Harvey's was originally opened in 1944 and operated by Sacramento meat wholesaler Harvey Gross and his wife Llewellyn. They opened the first high rise tower and an 11-story, 197-room hotel in Nevada just across the state line from South Lake Tahoe, California in 1963.

The hotel suffered an explosion from a bomb on August 27, 1980, that left a crater three stories deep when it was detonated by the FBI. (The area around the hotel had been cleared and no one was injured.) The bomb caused an estimated $18 million ($ million in ) in damages. Parts of Harvey's casino reopened within 48 hours, and the fully repaired and renovated hotel reopened in May 1981. The bomb was placed by John Birges, a heavily in-debt Fresno landscaper who had lost at least $1 million at casinos in Stateline and was hoping to extort $3 million from the bomb threat. He was convicted and sentenced to life in prison without the possibility of parole, where he died from liver cancer in 1996.

In 1983, Harvey Gross died at the age of 78; however, the company continued to operate under family management. In 1985, Harveys sold Harvey's Inn, northeast of Stateline, which reopened as the Lakeside Inn. The 18-story, $74 million, glass "Lake Tower" opened in 1986, the same year the trademark "Wagon Wheel" was replaced on the 11-story tower with the current Harveys brand.

In early 1992, Harveys entered a bidding war with Hilton Hotels Corporation over the right to buy Bally's Reno, which opened on May 3, 1978, as MGM Grand Reno (now Grand Sierra Resort). Harveys announced an agreement on a $71 million deal, only to see Hilton up the ante to $73 million and assumption of Bally's debt. Several weeks later, after considering even higher bids, a federal bankruptcy court settled the matter by approving Hilton's final $83 million offer.

After going public on February 15, 1994, Harveys began new projects including a joint venture with Hard Rock America for an $80 million casino in Las Vegas, which it later sold its interest in 1997 and then a casino resort in Central City, Colorado. A riverboat casino-convention center in Council Bluffs, Iowa, followed in early 1996.

In the late 1990s, Bill Cosby was signed on as the spokesman for Harveys. This included putting the actor's likeness on several of the casino chips and recording several specials at the casino.

In 1999, Colony Capital bought a controlling interest in Harveys Casino Resorts. Harveys announced on April 24, 2001, that it would be acquired by Harrah's Entertainment (later Caesars Entertainment) for $625 million.

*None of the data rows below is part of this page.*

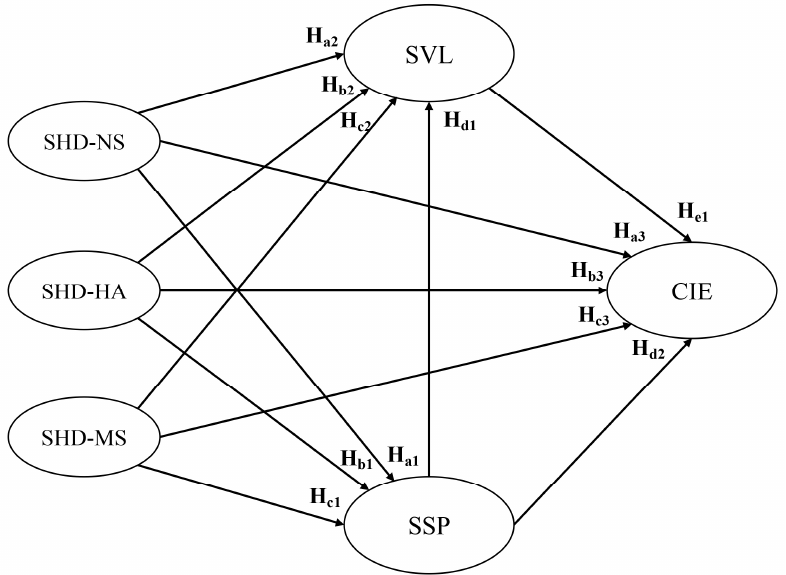
Figure 4. A conceptual model of the SHD influencing visiting experience in Kulangsu, SHD-NS: harmonious degree of natural sound, SHD-MS: harmonious degree of mechanical sound, SHD-HS: harmonious degree of human sound, SPE: soundscape perception, SVL: satisfaction degree of visual landscape, CIE: comprehensive impression evaluation.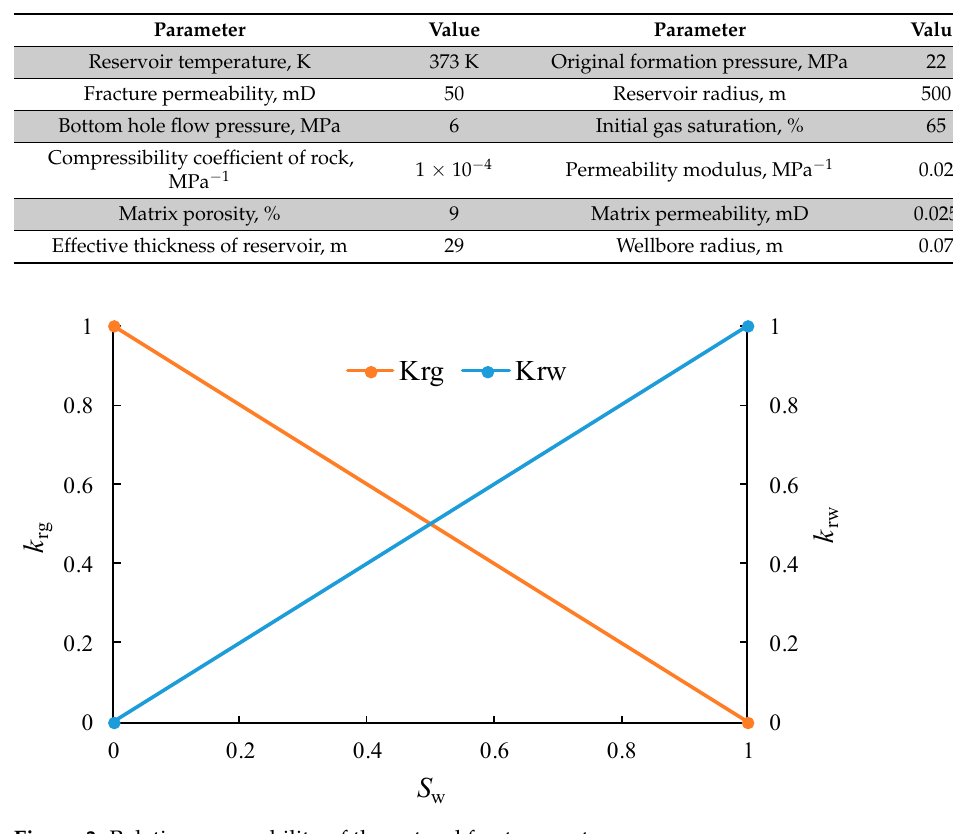
Figure 2. Schematic of the gas PVT properties. Table 1. Input parameters for model validation.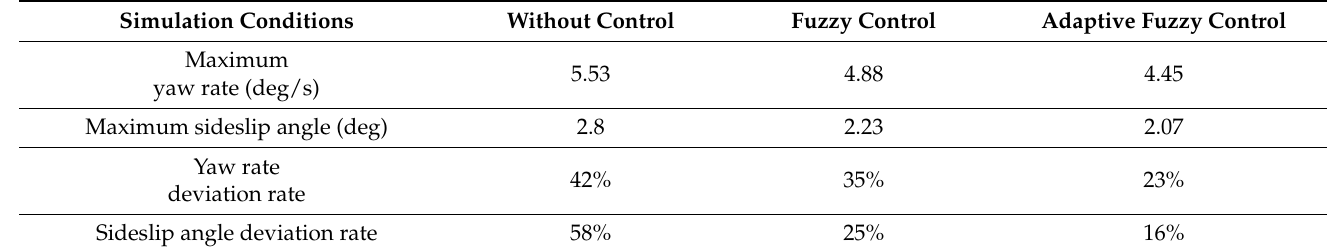
Figure 17. ( a ) Speed, ( b ) torque, ( c ) yaw rate, ( d ) sideslip angle, and ( e ) lateral acceleration. Table 4. Comparison of the simulation results with a small steering angle at high speed.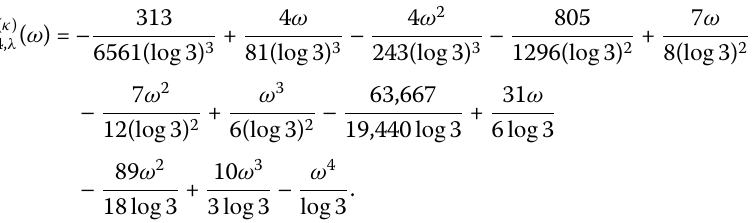
Figure 1 Graphs of β ( κ ) υ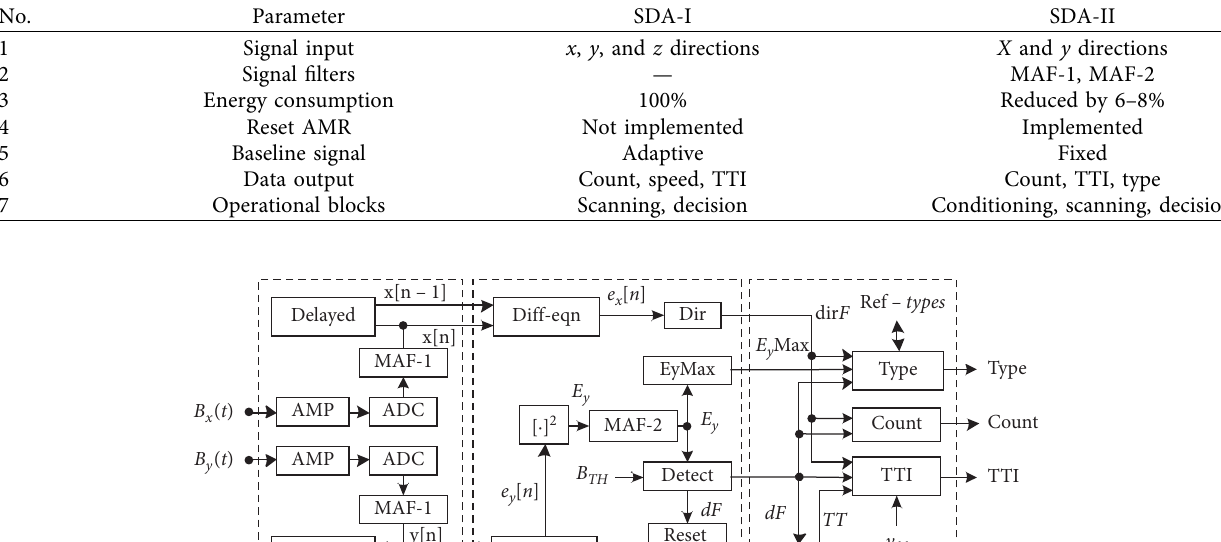
Table 1: Comparisons between SDA-I and SDA-II.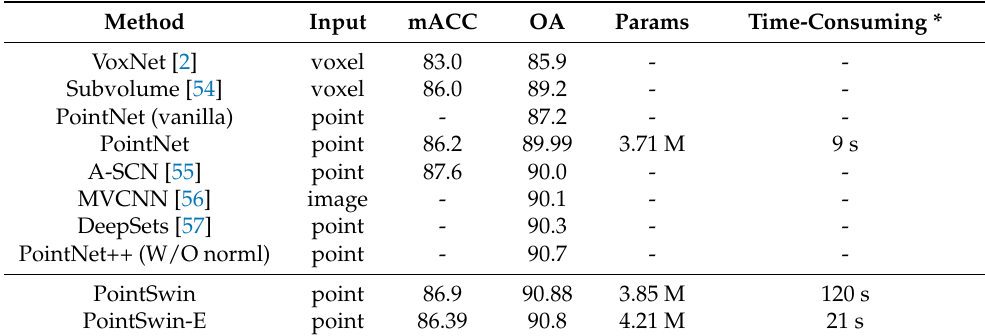
Table 1. Results of ModelNet40 shape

On October 6, 2017, ownership of the property was transferred to Vici Properties as part of a corporate spin-off, and it was leased back to Caesars Entertainment.

On July 1, 2025, Harveys Lake Tahoe will be branded as Caesars Republic Lake Tahoe. The current $160 million renovation. Guests will see changes to the casino floor, hotel lobby and other areas with new carpeting, lighting, tables, chairs and digital displays. The resort is also remodeling all of the rooms in the Remus Tower and will introduce butler service for select suites in both of the hotel towers. The renovations at Caesars Republic Lake Tahoe will complete in mid-2026.